▸ **Task prompt**
What you return must match the records exactly, except that the pictures are gone.
%%
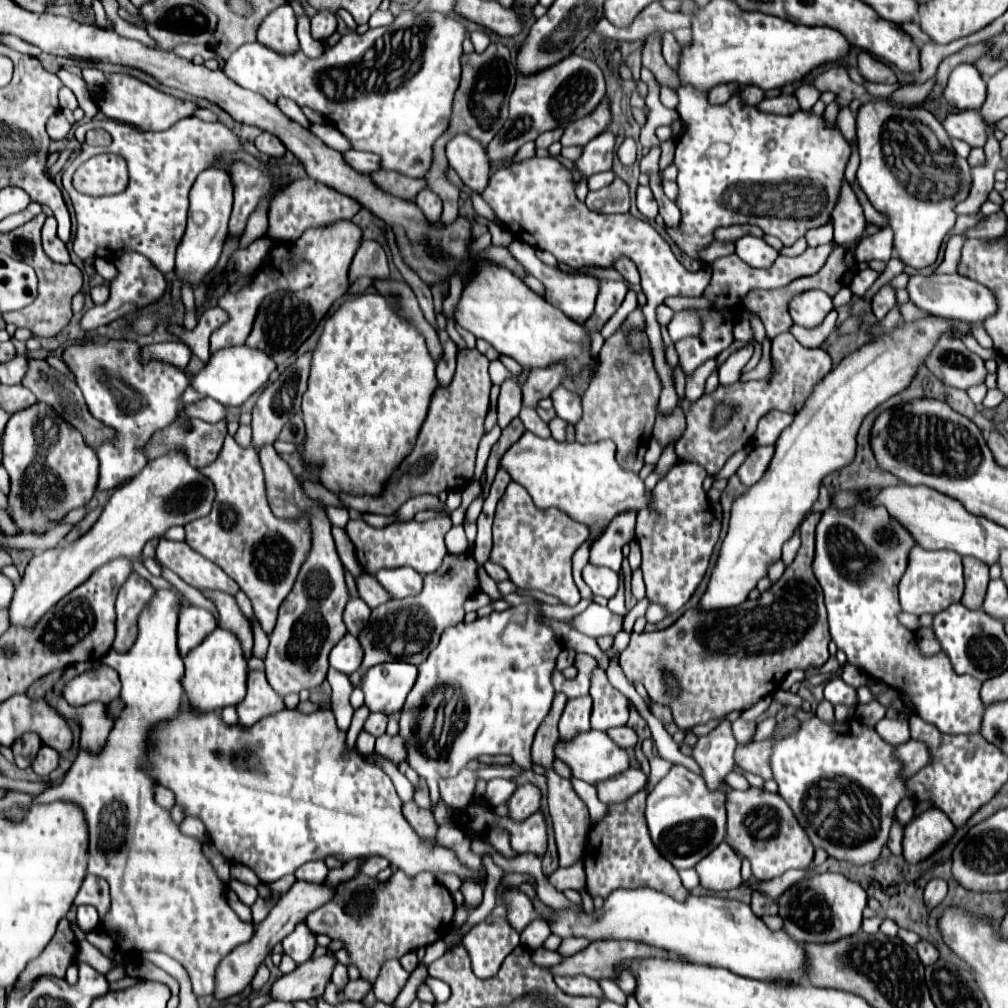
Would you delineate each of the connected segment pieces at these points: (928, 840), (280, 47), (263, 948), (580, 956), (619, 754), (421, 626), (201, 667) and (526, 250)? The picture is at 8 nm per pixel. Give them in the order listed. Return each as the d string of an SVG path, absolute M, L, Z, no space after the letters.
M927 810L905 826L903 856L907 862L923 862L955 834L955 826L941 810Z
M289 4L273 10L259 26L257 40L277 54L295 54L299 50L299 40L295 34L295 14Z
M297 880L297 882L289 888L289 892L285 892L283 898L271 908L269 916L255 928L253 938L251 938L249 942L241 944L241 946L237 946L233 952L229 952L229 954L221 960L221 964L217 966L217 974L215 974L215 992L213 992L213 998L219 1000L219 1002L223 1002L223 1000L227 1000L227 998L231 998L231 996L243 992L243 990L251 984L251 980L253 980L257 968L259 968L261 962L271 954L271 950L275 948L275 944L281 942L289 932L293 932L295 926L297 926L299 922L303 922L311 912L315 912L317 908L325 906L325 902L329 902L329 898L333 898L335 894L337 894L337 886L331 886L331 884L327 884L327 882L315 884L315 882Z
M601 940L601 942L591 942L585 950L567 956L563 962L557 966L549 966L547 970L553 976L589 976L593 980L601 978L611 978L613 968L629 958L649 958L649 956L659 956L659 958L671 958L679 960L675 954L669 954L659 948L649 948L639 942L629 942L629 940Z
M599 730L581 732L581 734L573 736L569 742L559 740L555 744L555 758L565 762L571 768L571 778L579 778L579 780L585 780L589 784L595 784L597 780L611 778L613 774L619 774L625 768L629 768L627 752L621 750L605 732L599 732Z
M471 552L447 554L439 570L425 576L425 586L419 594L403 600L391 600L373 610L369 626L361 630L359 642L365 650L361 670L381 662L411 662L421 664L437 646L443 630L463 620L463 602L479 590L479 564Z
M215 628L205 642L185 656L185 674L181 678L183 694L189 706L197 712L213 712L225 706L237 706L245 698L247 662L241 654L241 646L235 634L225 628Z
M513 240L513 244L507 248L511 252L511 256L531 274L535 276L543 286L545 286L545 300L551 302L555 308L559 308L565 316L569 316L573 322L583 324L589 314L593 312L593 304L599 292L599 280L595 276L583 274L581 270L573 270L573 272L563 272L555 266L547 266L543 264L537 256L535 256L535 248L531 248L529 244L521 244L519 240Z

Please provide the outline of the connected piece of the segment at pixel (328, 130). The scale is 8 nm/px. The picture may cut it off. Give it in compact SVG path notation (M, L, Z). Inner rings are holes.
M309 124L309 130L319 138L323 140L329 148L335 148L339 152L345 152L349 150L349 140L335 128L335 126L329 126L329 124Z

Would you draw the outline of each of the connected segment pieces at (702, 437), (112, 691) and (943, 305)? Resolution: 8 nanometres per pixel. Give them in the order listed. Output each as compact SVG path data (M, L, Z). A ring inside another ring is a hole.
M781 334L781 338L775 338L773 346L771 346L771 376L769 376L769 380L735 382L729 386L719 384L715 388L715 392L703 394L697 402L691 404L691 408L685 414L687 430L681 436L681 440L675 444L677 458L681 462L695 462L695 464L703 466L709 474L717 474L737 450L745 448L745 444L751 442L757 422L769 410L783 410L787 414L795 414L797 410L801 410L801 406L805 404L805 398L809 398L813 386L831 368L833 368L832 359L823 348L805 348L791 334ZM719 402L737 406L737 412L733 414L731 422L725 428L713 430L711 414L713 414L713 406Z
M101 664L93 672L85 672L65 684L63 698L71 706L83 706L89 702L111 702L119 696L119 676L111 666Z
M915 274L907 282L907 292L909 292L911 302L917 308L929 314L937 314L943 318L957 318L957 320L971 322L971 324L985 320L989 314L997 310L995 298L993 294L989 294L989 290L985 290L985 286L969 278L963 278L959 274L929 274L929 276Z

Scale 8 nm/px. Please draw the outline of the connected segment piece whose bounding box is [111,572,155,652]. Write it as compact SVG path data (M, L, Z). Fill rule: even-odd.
%%
▸ **Answer space**
Would you delineate each of the connected segment pieces at these points: (928, 840), (280, 47), (263, 948), (580, 956), (619, 754), (421, 626), (201, 667) and (526, 250)? The picture is at 8 nm per pixel. Give them in the order listed. Return each as the d string of an SVG path, absolute M, L, Z, no space after the letters.
M927 810L905 826L903 856L907 862L923 862L955 834L955 826L941 810Z
M289 4L273 10L259 26L257 40L277 54L295 54L299 50L299 40L295 34L295 14Z
M297 880L297 882L289 888L289 892L285 892L283 898L271 908L269 916L255 928L253 938L251 938L249 942L241 944L241 946L237 946L233 952L229 952L229 954L221 960L221 964L217 966L217 974L215 974L215 992L213 992L213 998L219 1000L219 1002L223 1002L223 1000L227 1000L227 998L231 998L231 996L243 992L243 990L251 984L251 980L253 980L257 968L259 968L261 962L271 954L271 950L275 948L275 944L281 942L289 932L293 932L295 926L297 926L299 922L303 922L311 912L315 912L317 908L325 906L325 902L329 902L329 898L333 898L335 894L337 894L337 886L331 886L331 884L327 884L327 882L315 884L315 882Z
M601 940L601 942L591 942L585 950L567 956L563 962L557 966L549 966L547 970L553 976L589 976L593 980L601 978L611 978L613 968L629 958L649 958L649 956L659 956L659 958L671 958L679 960L675 954L669 954L659 948L649 948L639 942L629 942L629 940Z
M599 730L581 732L581 734L573 736L569 742L559 740L555 744L555 758L565 762L571 768L571 778L579 778L579 780L585 780L589 784L595 784L597 780L611 778L613 774L619 774L625 768L629 768L627 752L621 750L605 732L599 732Z
M471 552L447 554L439 570L425 576L425 586L419 594L403 600L391 600L373 610L369 626L361 630L359 642L365 650L361 670L381 662L411 662L421 664L437 646L443 630L463 620L463 602L479 590L479 564Z
M215 628L205 642L185 656L185 674L181 678L183 694L189 706L197 712L213 712L225 706L237 706L245 698L247 662L241 654L241 646L235 634L225 628Z
M513 240L513 244L507 248L511 252L511 256L531 274L535 276L543 286L545 286L545 300L551 302L555 308L559 308L565 316L569 316L573 322L583 324L589 314L593 312L593 304L599 292L599 280L595 276L583 274L581 270L573 270L573 272L563 272L555 266L547 266L543 264L537 256L535 256L535 248L531 248L529 244L521 244L519 240Z

Please provide the outline of the connected piece of the segment at pixel (328, 130). The scale is 8 nm/px. The picture may cut it off. Give it in compact SVG path notation (M, L, Z). Inner rings are holes.
M309 124L309 130L319 138L323 140L329 148L335 148L339 152L345 152L349 150L349 140L335 128L335 126L329 126L329 124Z

Would you draw the outline of each of the connected segment pieces at (702, 437), (112, 691) and (943, 305)? Resolution: 8 nanometres per pixel. Give them in the order listed. Output each as compact SVG path data (M, L, Z). A ring inside another ring is a hole.
M781 334L781 338L775 338L773 346L771 346L771 376L769 376L769 380L735 382L729 386L719 384L715 388L715 392L703 394L697 402L691 404L691 408L685 414L687 430L681 436L681 440L675 444L677 458L681 462L695 462L695 464L703 466L709 474L717 474L737 450L745 448L745 444L751 442L757 422L769 410L783 410L787 414L795 414L797 410L801 410L801 406L805 404L805 398L809 398L813 386L831 368L833 368L832 359L823 348L805 348L791 334ZM719 402L737 406L737 412L733 414L731 422L725 428L713 430L711 414L713 414L713 406Z
M101 664L93 672L85 672L65 684L63 698L71 706L83 706L89 702L111 702L119 696L119 676L111 666Z
M915 274L907 282L907 292L909 292L911 302L917 308L929 314L937 314L943 318L957 318L957 320L971 322L971 324L985 320L989 314L997 310L995 298L993 294L989 294L989 290L985 290L985 286L969 278L963 278L959 274L929 274L929 276Z

Scale 8 nm/px. Please draw the outline of the connected segment piece whose bounding box is [111,572,155,652]. Write it as compact SVG path data (M, L, Z). Fill rule: even-odd.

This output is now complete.